Source data:
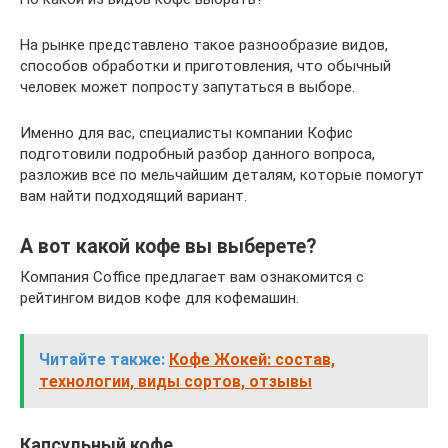
На рынке представлено такое разнообразие видов,
способов обработки и приготовления, что обычный
человек может попросту запутаться в выборе.
Именно для вас, специалисты компании Кофис
подготовили подробный разбор данного вопроса,
разложив все по мельчайшим деталям, которые помогут
вам найти подходящий вариант.
А вот какой кофе вы выберете?
Компания Coffice предлагает вам ознакомится с
рейтингом видов кофе для кофемашин.
Читайте также:
Кофе Жокей: состав,
технологии, виды сортов, отзывы
Капсульный кофе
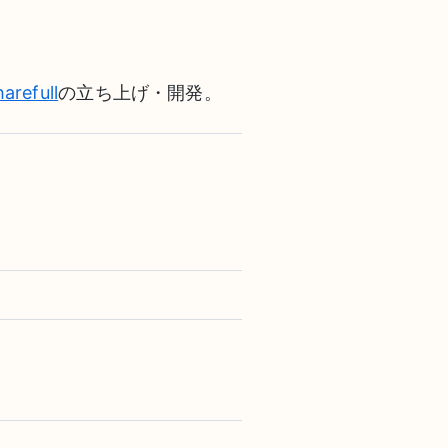
arefull
の立ち上げ・開発。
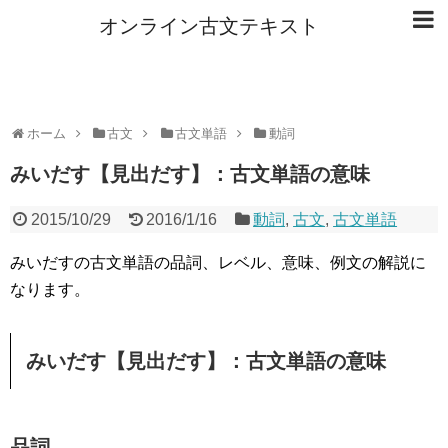
オンライン古文テキスト
ホーム
古文
古文単語
動詞
みいだす【見出だす】：古文単語の意味
2015/10/29
2016/1/16
動詞
,
古文
,
古文単語
みいだすの古文単語の品詞、レベル、意味、例文の解説に
なります。
みいだす【見出だす】：古文単語の意味
品詞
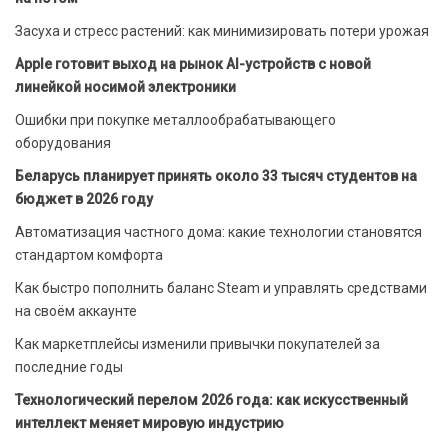
Засуха и стресс растений: как минимизировать потери урожая
Apple готовит выход на рынок AI-устройств с новой
линейкой носимой электроники
Ошибки при покупке металлообрабатывающего
оборудования
Беларусь планирует принять около 33 тысяч студентов на
бюджет в 2026 году
Автоматизация частного дома: какие технологии становятся
стандартом комфорта
Как быстро пополнить баланс Steam и управлять средствами
на своём аккаунте
Как маркетплейсы изменили привычки покупателей за
последние годы
Технологический перелом 2026 года: как искусственный
интеллект меняет мировую индустрию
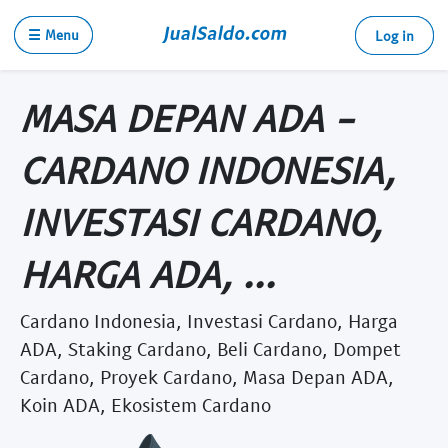
☰ Menu
Log in
MASA DEPAN ADA -
CARDANO INDONESIA,
INVESTASI CARDANO,
HARGA ADA, ...
Cardano Indonesia, Investasi Cardano, Harga
ADA, Staking Cardano, Beli Cardano, Dompet
Cardano, Proyek Cardano, Masa Depan ADA,
Koin ADA, Ekosistem Cardano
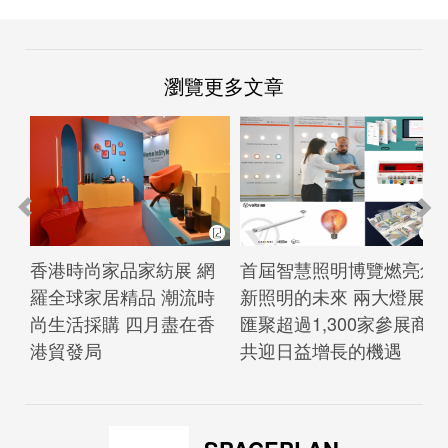
瀏覽更多文章
香港時尚家品家紡展 網
首屆智慧照明博覽燃亮創
羅全球家居精品 潮流時
新照明的未來 兩大燈展
尚生活採購 四月盡在香
匯聚超過1,300家參展商
港貿發局
共迎日益增長的機遇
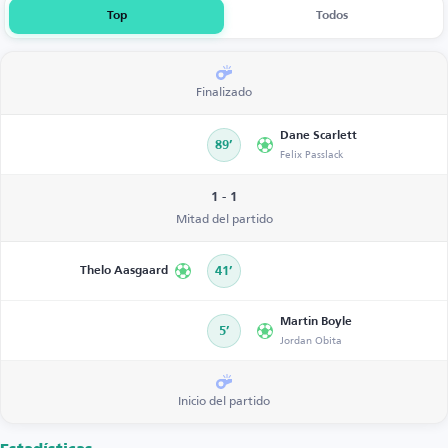
Top
Todos
Finalizado
Dane Scarlett
89’
Felix Passlack
1 - 1
Mitad del partido
Thelo Aasgaard
41’
Martin Boyle
5’
Jordan Obita
Inicio del partido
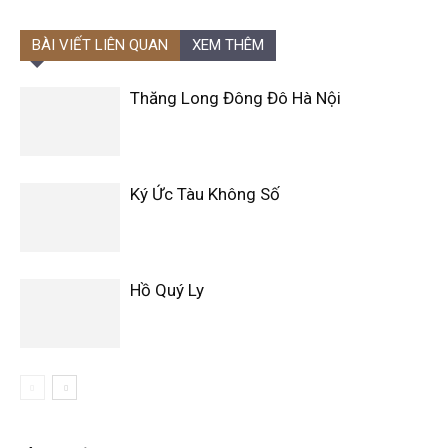
BÀI VIẾT LIÊN QUAN
XEM THÊM
Thăng Long Đông Đô Hà Nội
Ký Ức Tàu Không Số
Hồ Quý Ly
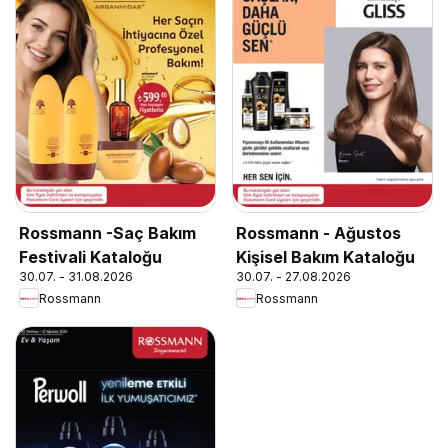
Rossmann -Saç Bakım
Rossmann - Ağustos
Festivali Kataloğu
Kişisel Bakım Kataloğu
30.07. - 31.08.2026
30.07. - 27.08.2026
Rossmann
Rossmann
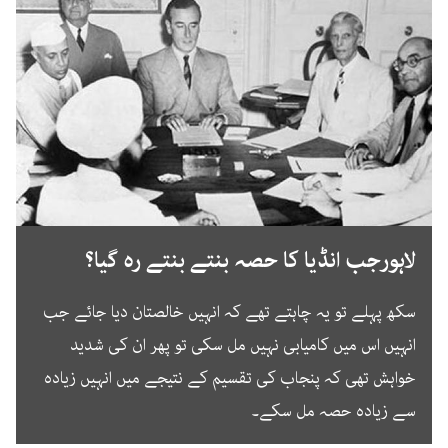
لاہورجب انڈیا کا حصہ بنتے بنتے رہ گیا؟
سکھ پہلے تو یہ چاہتے تھے کہ انہیں خالصتان دیا جائے جب
انہیں اس میں کامیابی نہیں مل سکی تو پھر ان کی شدید
خواہش تھی کہ پنجاب کی تقسیم کے نتیجے میں انہیں زیادہ
سے زیادہ حصہ مل سکے۔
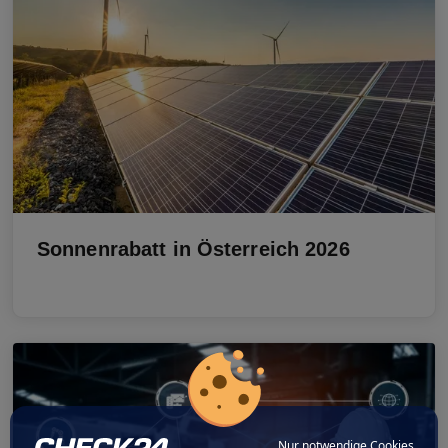
Sonnenrabatt in Österreich 2026
Nur notwendige Cookies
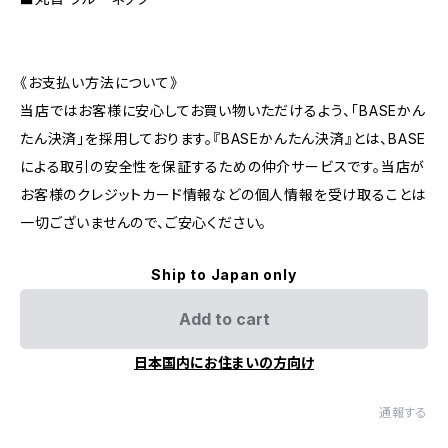
《お支払い方法について》
当店ではお客様に安心してお買い物いただけるよう、「BASEかん
たん決済」を採用しております。『BASEかんたん決済』とは、BASE
による取引の安全性を保証するための仲介サービスです。当店が
お客様のクレジットカード情報などの個人情報を受け取ることは
一切ございませんので、ご安心ください。
Ship to Japan only
Add to cart
日本国内にお住まいの方向け
通報する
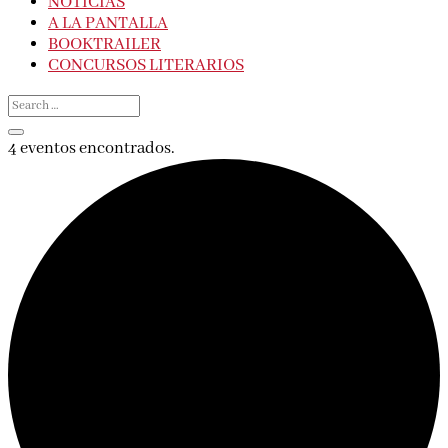
NOTICIAS
A LA PANTALLA
BOOKTRAILER
CONCURSOS LITERARIOS
4 eventos encontrados.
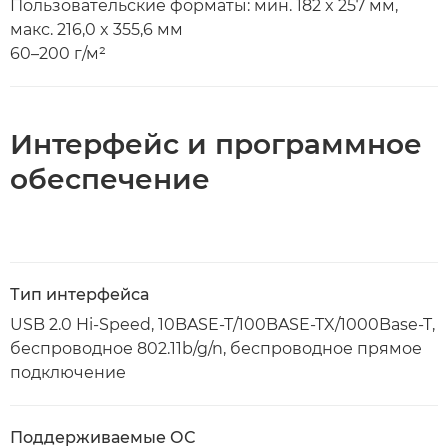
Пользовательские форматы: мин. 182 x 257 мм,
макс. 216,0 x 355,6 мм
60–200 г/м²
Интерфейс и программное
обеспечение
Тип интерфейса
USB 2.0 Hi-Speed, 10BASE-T/100BASE-TX/1000Base-T,
беспроводное 802.11b/g/n, беспроводное прямое
подключение
Поддерживаемые ОС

What you will do: Could you repeat everything from the start of the items down to the line containing "Капсульный кофе", swapping "рейтингом" for "обзором", changing nothing else, and leaving out the pictures?

Response to the task:
На рынке представлено такое разнообразие видов,
способов обработки и приготовления, что обычный
человек может попросту запутаться в выборе.
Именно для вас, специалисты компании Кофис
подготовили подробный разбор данного вопроса,
разложив все по мельчайшим деталям, которые помогут
вам найти подходящий вариант.
А вот какой кофе вы выберете?
Компания Coffice предлагает вам ознакомится с
обзором видов кофе для кофемашин.
Читайте также:
Кофе Жокей: состав,
технологии, виды сортов, отзывы
Капсульный кофе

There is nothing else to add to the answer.